Spider-Man 2 (Movie Tie-In)
Of all the Spider-Man games we’ve been bombarded with over the years, and especially after the first Raimi movie; none are looked back on as fondly as the one based on Spider-Man 2. No game before or after managed to capture the web swinging mechanics quite as well as this one. It controlled and felt so right you could spend hours just swinging around the open game world and forget about advancing through the missions.
X-Men (Arcade)
Finally released on current-gen consoles and mobile devices, Konami’s six-player beat-em-up featuring the X-Men is simply the best game ever made to solely focus on the Mutants. It was released in 1992 and based on the great Pryde of the X-Men animated pilot episode that had animation done by the same Japanese studio that produced GI Joe and Transformers, which made that episode look much better than the Fox series that followed. The game follows the plot of the episode and culminates with Magneto kidnapping Kitty and the X-Men having to defeat him in a crazy boss fight.
The Punisher
If The Incredible Hulk: Ultimate Destruction perfectly captured what it was like to be the Hulk, this does the same for entering the psychotic mind of Frank Castle. What made this game great where the special interrogations and kills that The Punisher had to dish out in order to proceed through the game. They were gory and brutal and made this Punisher fan giggle at how twisted they were.
Spider-Man (Sega CD)
In the 90′s, Sega produced a Spider-Man game for the Genesis that until then was the best version of the Webslinger you could play in a video game. When the Sega CD was released, they re-made the game with new collectibles in the form of comic cover reproductions and additional levels and bosses. It was a classic 2D sidescroller, but Spidey’s ability to climb on walls and ceilings made it more interesting to play than most other platformers.

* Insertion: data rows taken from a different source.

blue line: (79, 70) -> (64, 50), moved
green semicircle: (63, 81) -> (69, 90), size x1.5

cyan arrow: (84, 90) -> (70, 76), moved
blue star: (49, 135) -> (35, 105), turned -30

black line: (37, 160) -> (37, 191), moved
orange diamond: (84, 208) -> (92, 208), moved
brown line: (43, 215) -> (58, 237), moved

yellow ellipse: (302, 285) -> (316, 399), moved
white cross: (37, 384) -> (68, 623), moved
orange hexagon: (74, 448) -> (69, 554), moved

Captain America and The Avengers
Before Konami released their X-Men arcade game in 1992, Data East produced a four-player Avengers beat-em-up with Captain America, Iron Man, The Vision, and Hawkeye as playable characters. Compared to the larger sprites in the X-Men game, this one may feel even more dated, but for Marvel fans hearing Cap yell “Avengers Assemble” out of arcade speakers was enough to get them to pop the quarters into this machine.

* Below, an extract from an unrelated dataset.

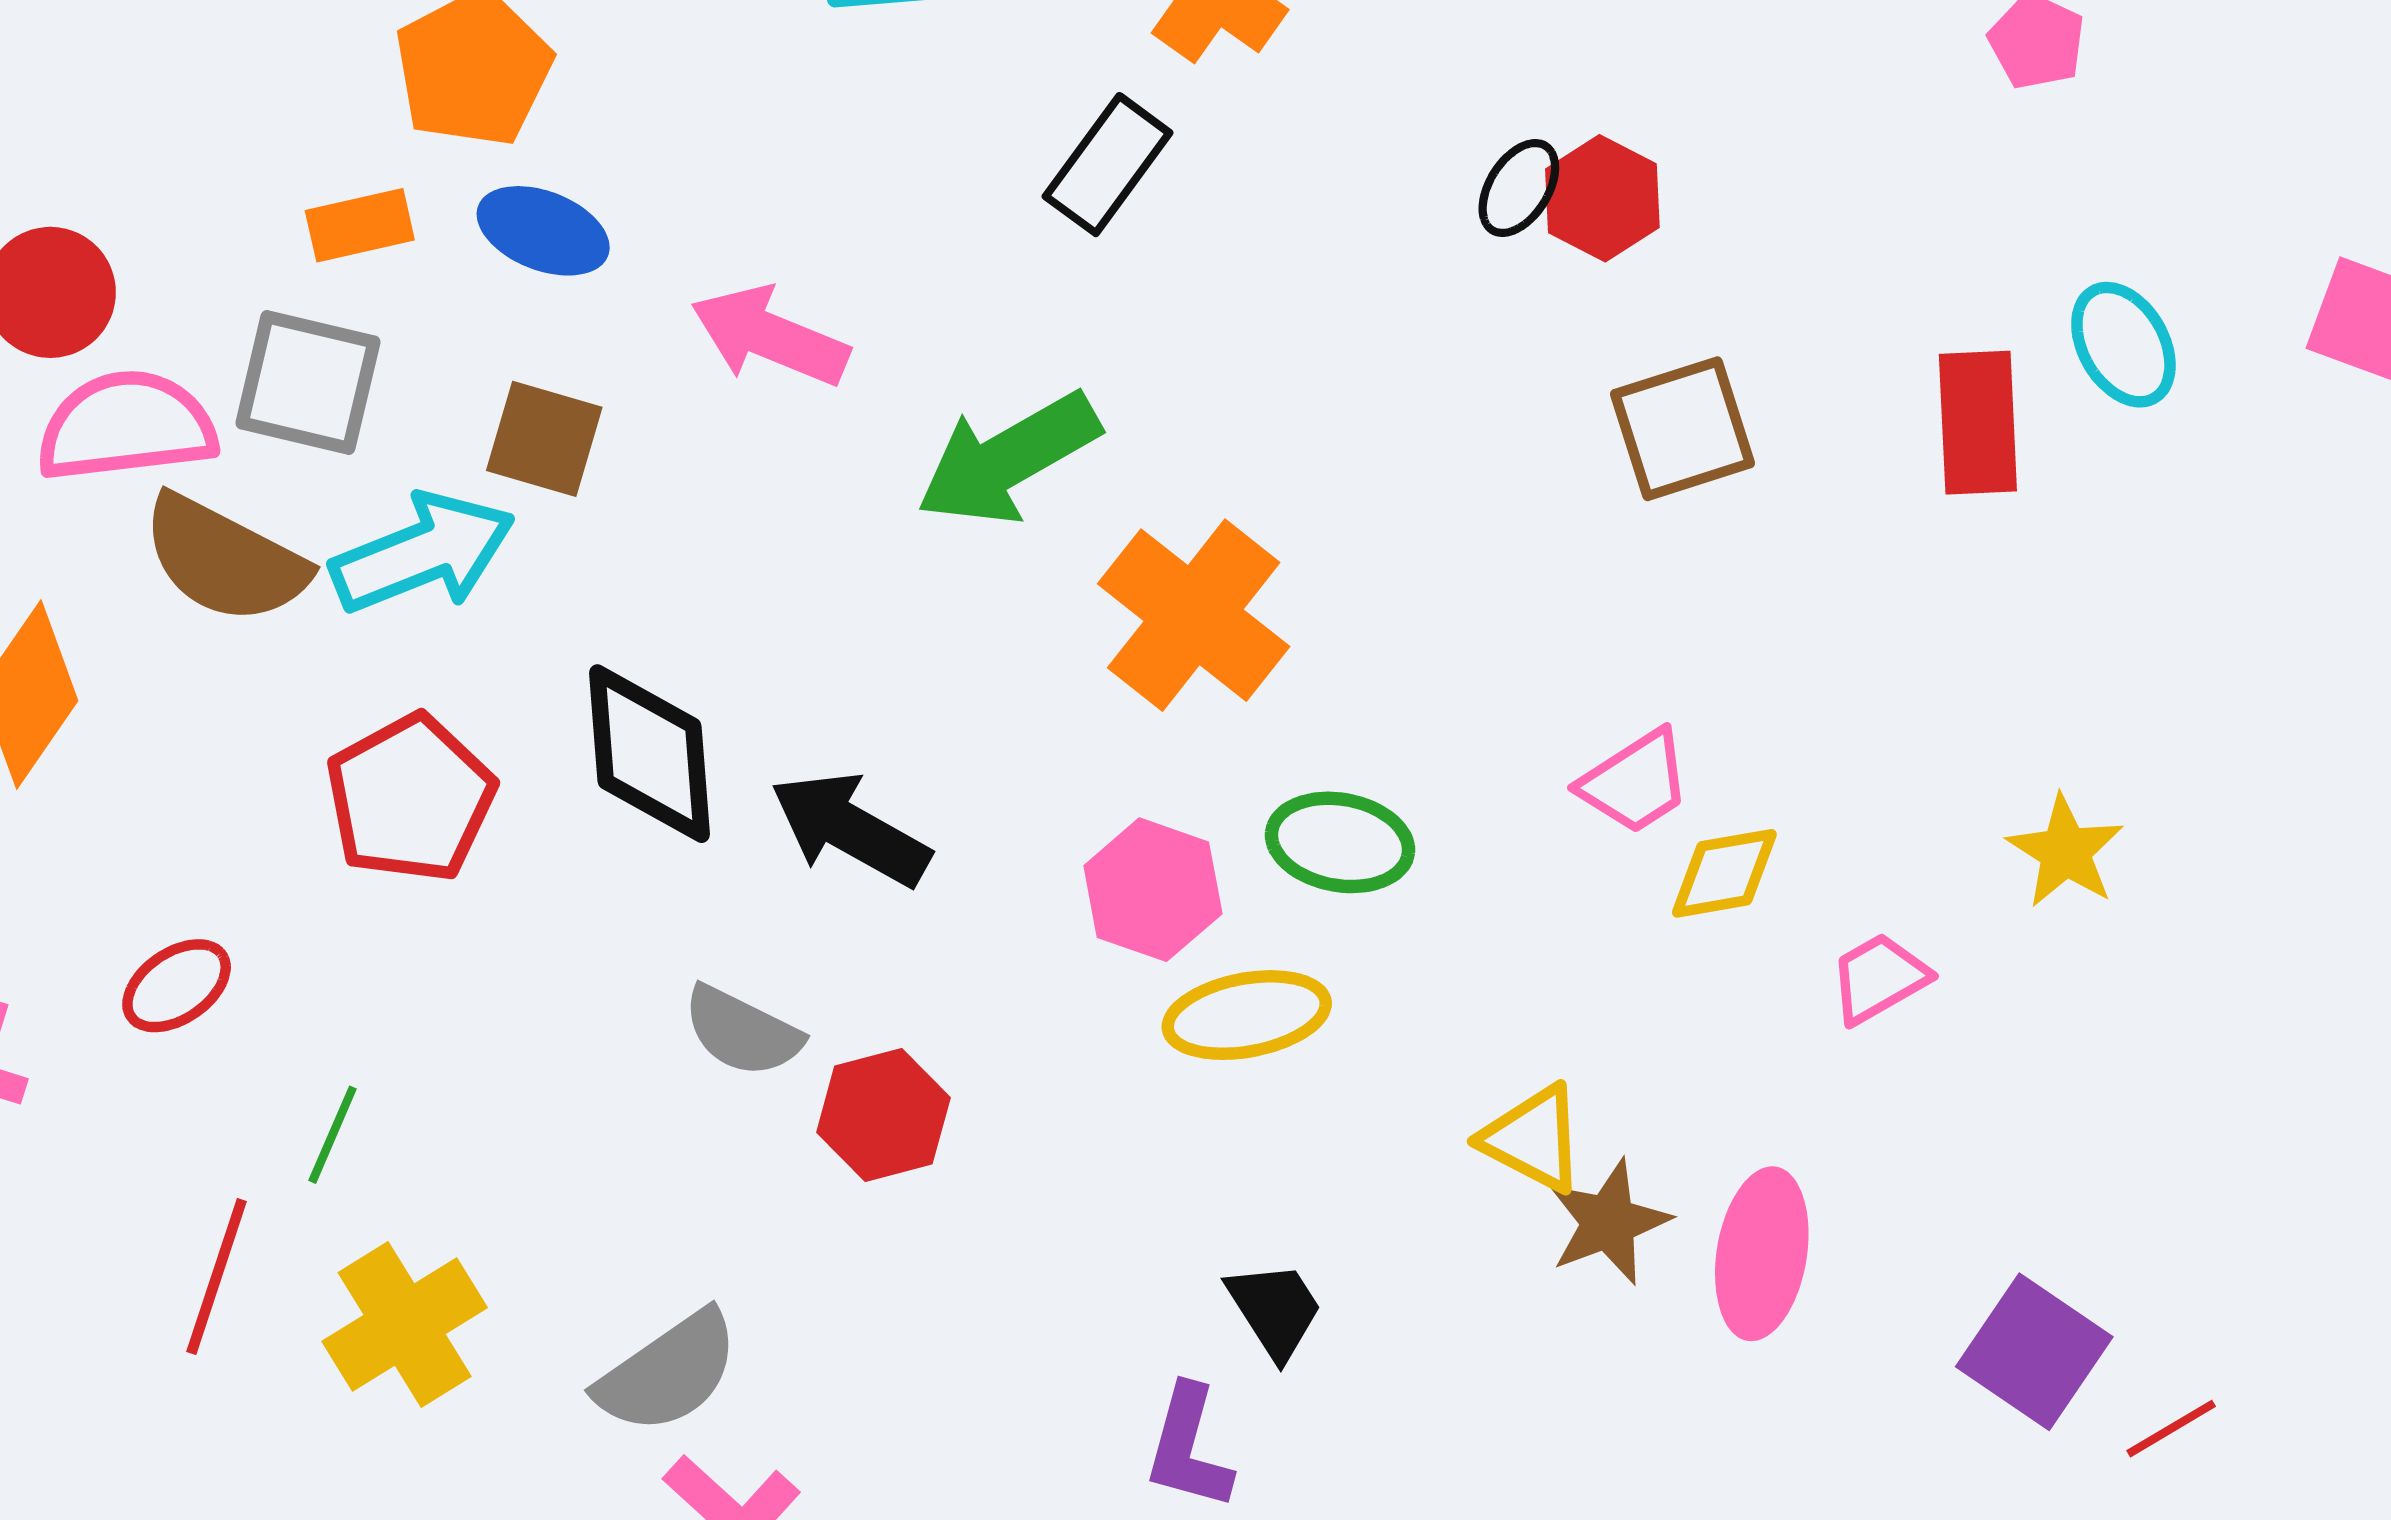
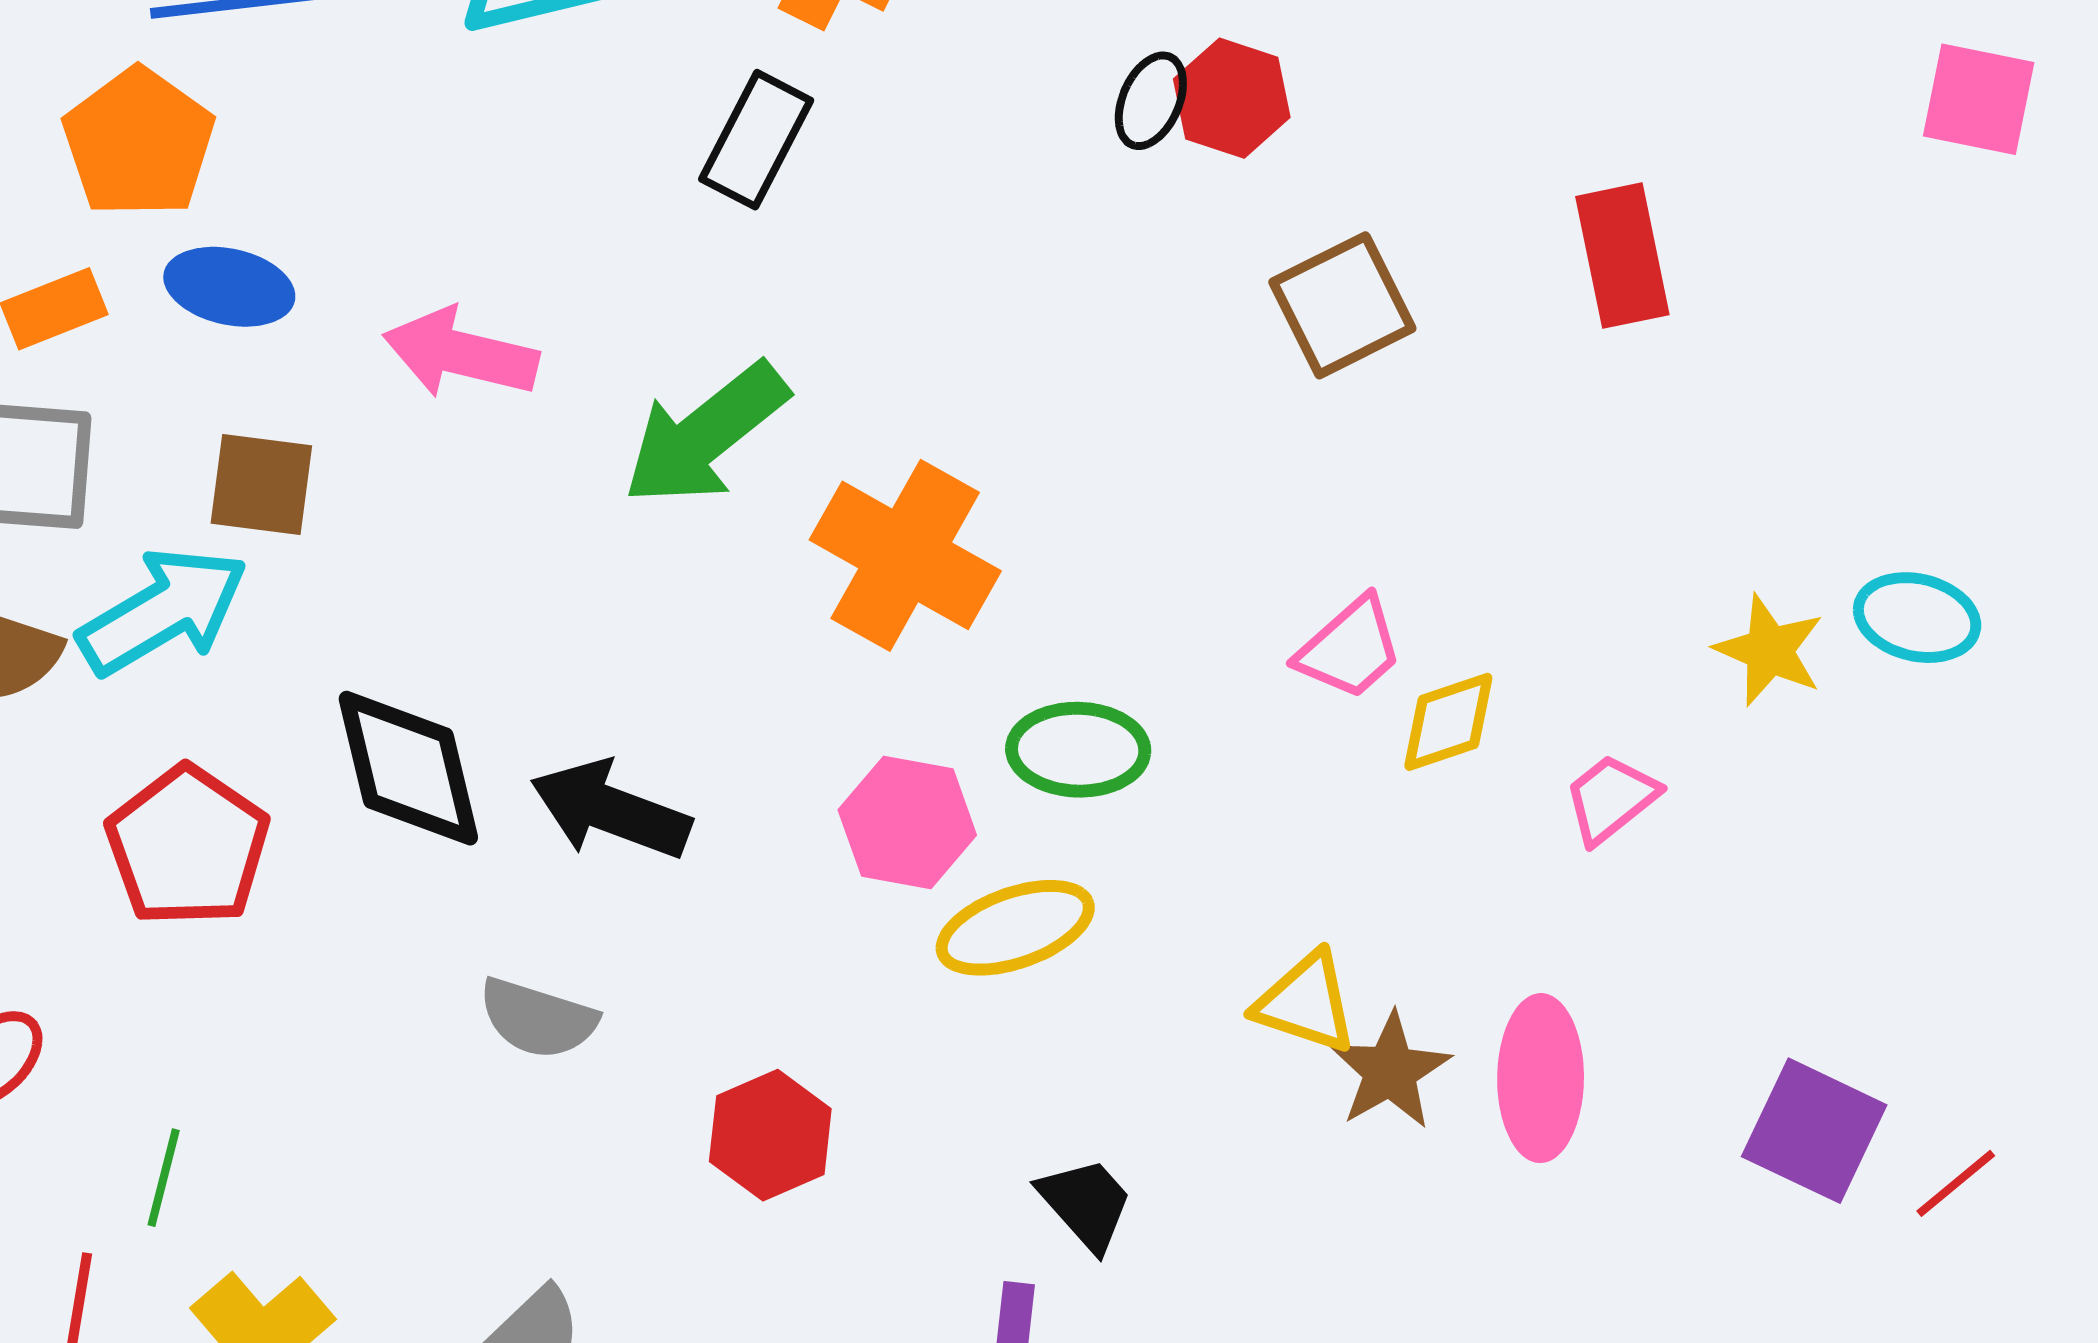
cyan ellipse: (2123, 345) -> (1917, 618), moved, turned -38
red hexagon: (883, 1115) -> (770, 1135), moved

X-Men: Children of the Atom
Before Marvel and Capcom started to pit their rosters against each other, Capcom produced a couple of Marvel-based fighting games drawing from the CPS2 arcade platform and cashing in on the popularity of the Street Fighter Alpha games at the time. X-Men was the first, and it was followed by a Marvel Super Heroes fighter. I can remember very well switch-modding my Saturn just to import the Japanese release of the game with the RAM cart in order to have an arcade perfect port at home.

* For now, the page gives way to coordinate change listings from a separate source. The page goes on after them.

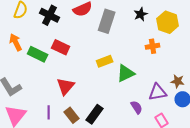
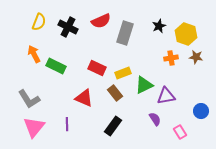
red rectangle: (61, 47) -> (97, 68), moved
brown star: (178, 81) -> (196, 57), moved
red triangle: (66, 86) -> (84, 98), turned -48
purple triangle: (158, 92) -> (166, 96), moved
brown rectangle: (72, 115) -> (115, 93), moved

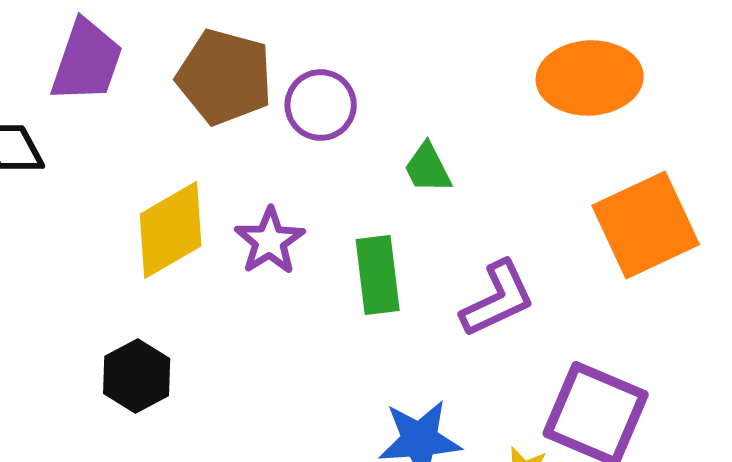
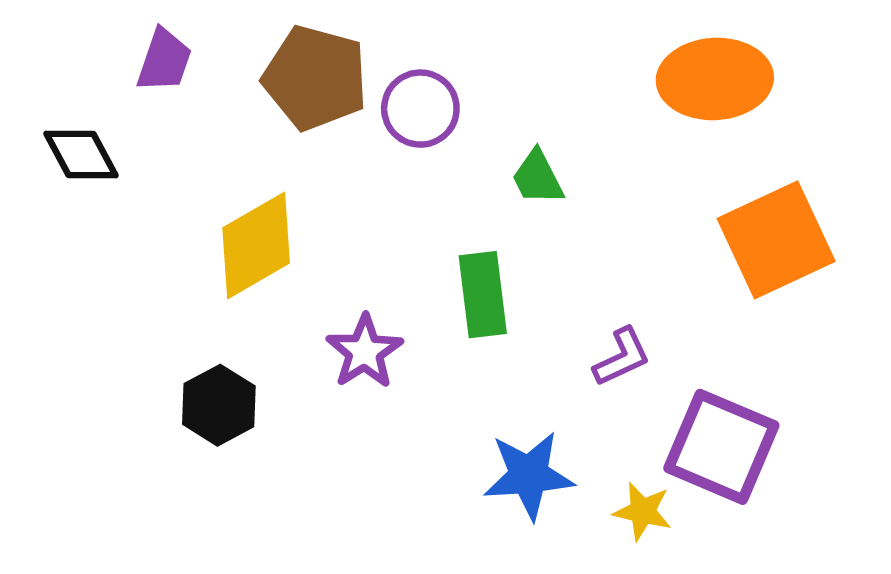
purple trapezoid: (87, 61) -> (164, 60), size x0.7
purple star: (270, 241) -> (365, 352), moved
purple L-shape: (498, 299) -> (622, 357), moved, size x0.7

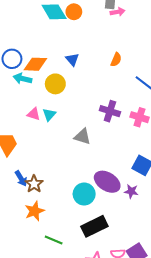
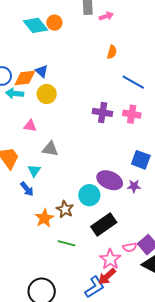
pink arrow: (118, 12) -> (106, 16), moved
blue triangle: (72, 60) -> (42, 71), moved
orange semicircle: (116, 60) -> (112, 52), moved
cyan triangle: (49, 115) -> (34, 171), moved
gray triangle: (82, 137) -> (50, 149), moved
brown star: (34, 184) -> (65, 209), moved

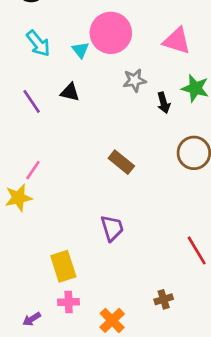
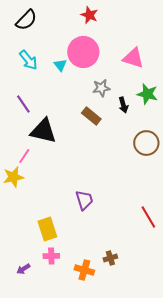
black triangle: (70, 92) -> (43, 131), moved, size x1.8
brown rectangle: (121, 162) -> (91, 116), moved
brown cross: (164, 299) -> (110, 258), moved
orange cross: (112, 320) -> (84, 270), turned -30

X-Men Mutant Apocalypse/Marvel Super Heroes War of the Gems
Prior to Capcom’s Marvel fighting games, they made a couple of Marvel side-scrollers for the SNES. Both games shared sprites between the two, and if you play the Wolverine levels and are familiar with how Wolverine animated in the 2D fighting games, you’ll definitely see some similarities. The origin of Ultimate Marvel vs. Capcom lies in these two 16-bit games.